PAPPY DAILY HEARD GEORGE JONES SING LIKE HANK WILLIAMS, LEFTY FRIZZELL, AND ROY ACUFF. THEN HE ASKED HIM ONE QUESTION: “CAN YOU SING LIKE GEORGE JONES?” When George Jones came back to Texas after the Marines, he had a guitar, a young family, and a voice built out of other men’s records. Roy Acuff had been the first hero. Hank Williams had shown him how much pain a country song could carry. Lefty Frizzell had taught him what could happen when a singer stretched one word until it sounded like five. George listened hard enough that their voices began showing up inside his own. In 1954, he cut his first record for Starday. The title was “No Money in This Deal.” It was recorded in a small East Texas house with trucks passing outside. The sound was rough. The records did not sell. George kept cutting songs, but the young singer on those early sides still sounded like he was trying to win an audition for the ghosts who had raised him. Then Pappy Daily stepped in. Daily was not a singer. He was a jukebox man, a record man, and the producer-manager who saw something in George before Nashville did. He had heard the kid imitate Roy Acuff. He had heard Hank Williams in the high, lonesome edge of the voice. He had heard Lefty Frizzell in the phrasing. One day, Daily asked him the question George needed to hear. He said, “George, I’ve heard you sing like Roy Acuff, Hank Williams, Lefty Frizzell. I just want to know one thing: Can you sing like George Jones?” That question did not turn George into a star overnight. There were still small labels, cheap studios, failed singles, and years before “White Lightning,” “She Thinks I Still Care,” and the records that would make his voice impossible to confuse with anybody else’s. But it gave him a direction. George never stopped carrying Hank, Lefty, and Roy inside the way he sang. He later admitted that Lefty shaped his phrasing more than anyone. But eventually the borrowed pieces became something else — the long held notes, the crack in the middle of a word, the feeling that a man was trying to stay calm while his whole life was giving way. Pappy Daily did not teach George Jones how to sound like George Jones. He made him understand that someday, he had to.

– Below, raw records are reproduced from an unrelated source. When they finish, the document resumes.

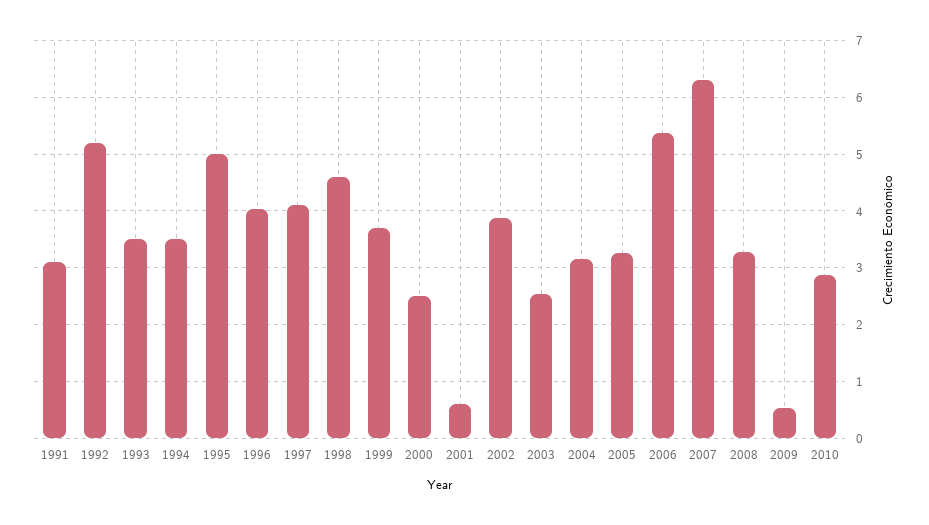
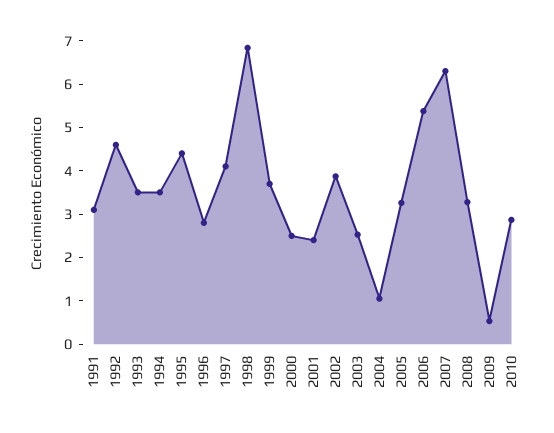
  {
    "1991": 3.2,
-   "1992": 5.2,
+   "1992": 4.6,
    "1993": 3.6,
    "1994": 3.6,
-   "1995": 5,
+   "1995": 4.4,
-   "1996": 4,
+   "1996": 2.8,
    "1997": 4.2,
-   "1998": 4.6,
+   "1998": 6.8,
    "1999": 3.8,
    "2000": 2.6,
-   "2001": 0.6,
+   "2001": 2.4,
    "2002": 3.8,
    "2003": 2.6,
-   "2004": 3.2,
+   "2004": 1,
    "2005": 3.2,
    "2006": 5.4,
    "2007": 6.4,
    "2008": 3.2,
    "2009": 0.6,
    "2010": 2.8
  }

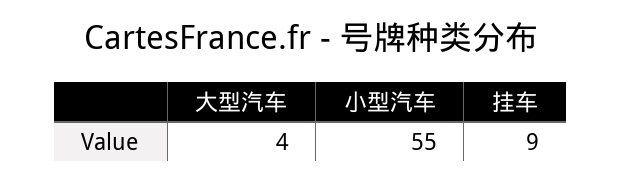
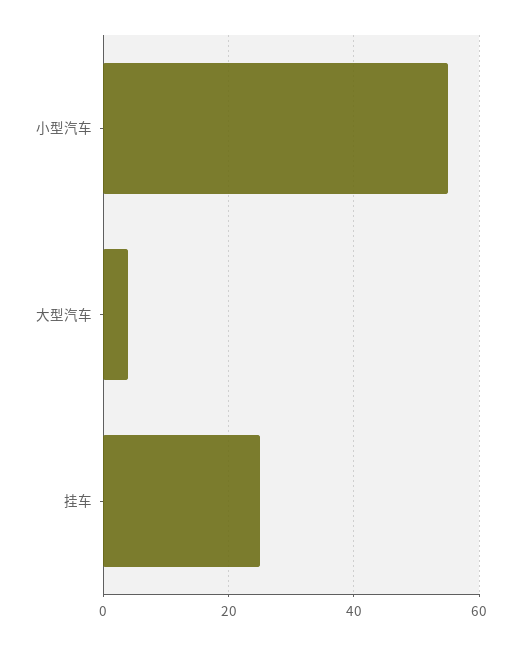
  {
    "大型汽车": 4,
    "小型汽车": 55,
-   "挂车": 9
+   "挂车": 25
  }

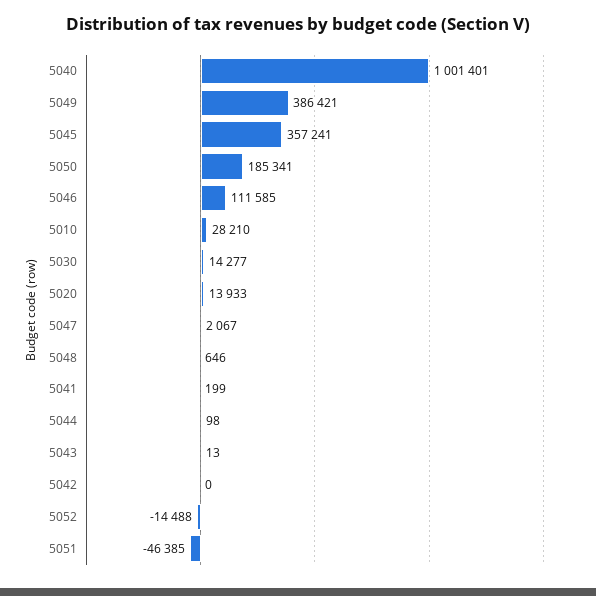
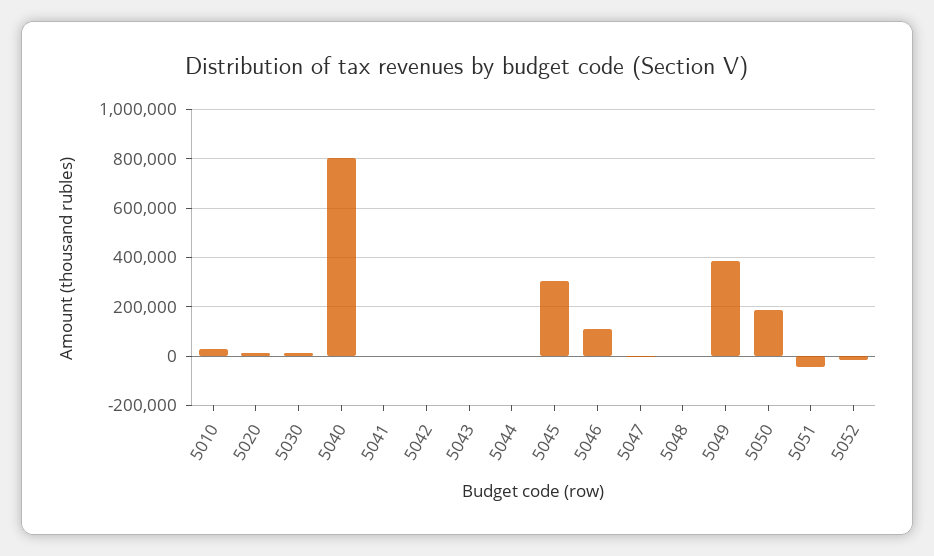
  {
-   "5040": 1001401,
+   "5040": 800000,
    "5049": 386421,
-   "5045": 357241,
+   "5045": 300000,
    "5050": 185341,
    "5046": 111585,
    "5010": 28210,
    "5030": 14277,
    "5020": 13933,
    "5047": 2067,
    "5048": 646,
    "5041": 199,
    "5044": 98,
    "5043": 13,
    "5042": 0,
    "5052": -14488,
    "5051": -46385
  }

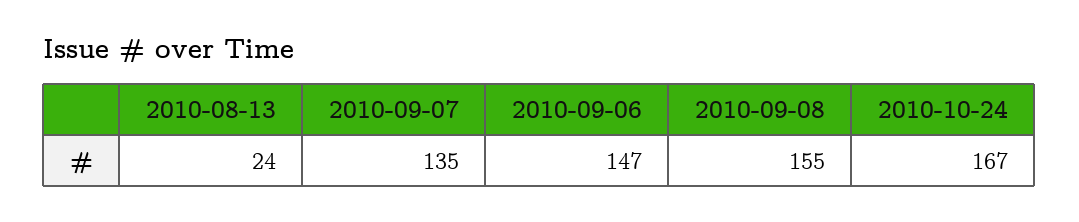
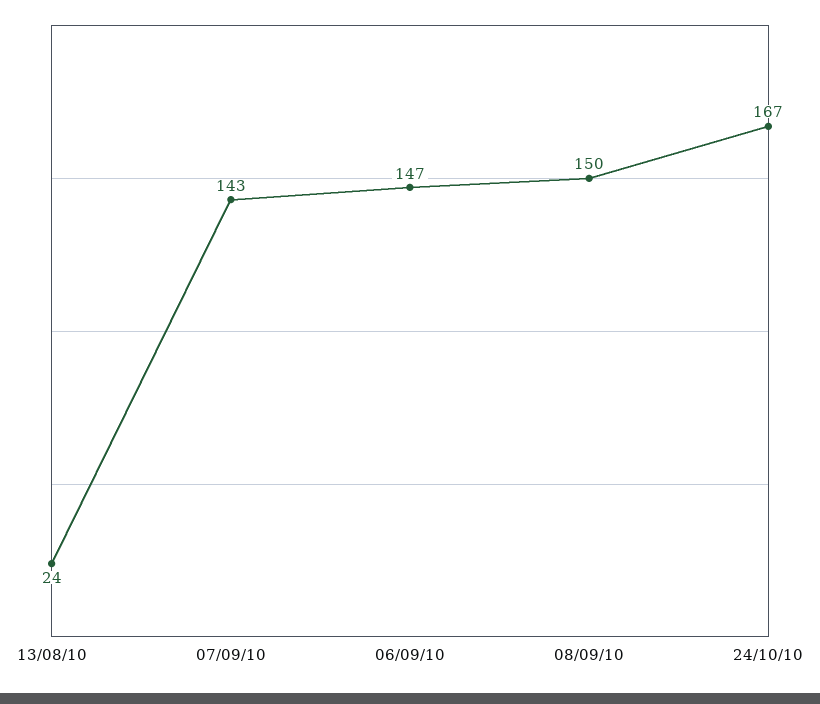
  {
    "2010-08-13": 24,
-   "2010-09-07": 135,
+   "2010-09-07": 143,
    "2010-09-06": 147,
-   "2010-09-08": 155,
+   "2010-09-08": 150,
    "2010-10-24": 167
  }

GEORGE JONES WAS SO NERVOUS PLAYING GUITAR FOR HANK WILLIAMS THAT HE BLEW THE SOLO. HANK WAS STILL THE REASON HE NEVER LEFT MUSIC. Before George Jones became the voice people called country music’s greatest, he was a skinny teenager trying to stay close to a radio microphone in Beaumont, Texas. He had already been singing for tips on street corners. He had already learned that a guitar could do more for a poor kid than most people around him expected. By the late 1940s, he had found work around KRIC Radio, playing wherever there was a slot, a local show, or a singer who needed another guitar. Then Hank Williams came through town. For George, Hank was not just another guest on the program. He was the man whose records had taken over his head. George later said he could barely think about anything else when Hank had a new song on the radio. Hank Williams was the sound he wanted to become before he had any idea that a singer needed his own sound to last. In 1949, Hank appeared live at KRIC. George was asked to play lead guitar on “Wedding Bells.” The moment came, and George froze. He was so excited about standing near Hank Williams that he blew the solo. The notes went wrong. The part he had probably practiced in his mind a hundred times came apart in front of the one person he wanted to impress most. But Hank did not make George forget the night. He made him remember it forever. George kept playing. He went into the Marines. He came back to Texas. He made records nobody bought at first. He sang too much like Hank, too much like Lefty Frizzell, too much like every hero whose voice had filled his childhood radio. Then, slowly, George Jones found the break in his own voice. The one that could hold a note until it sounded like a man had nowhere left to hide. Years later, George would become one of the few singers country music placed beside Hank Williams instead of behind him. But before all of that, he was just a nervous kid in a Beaumont radio studio, missing a guitar solo because Hank Williams had walked into the room.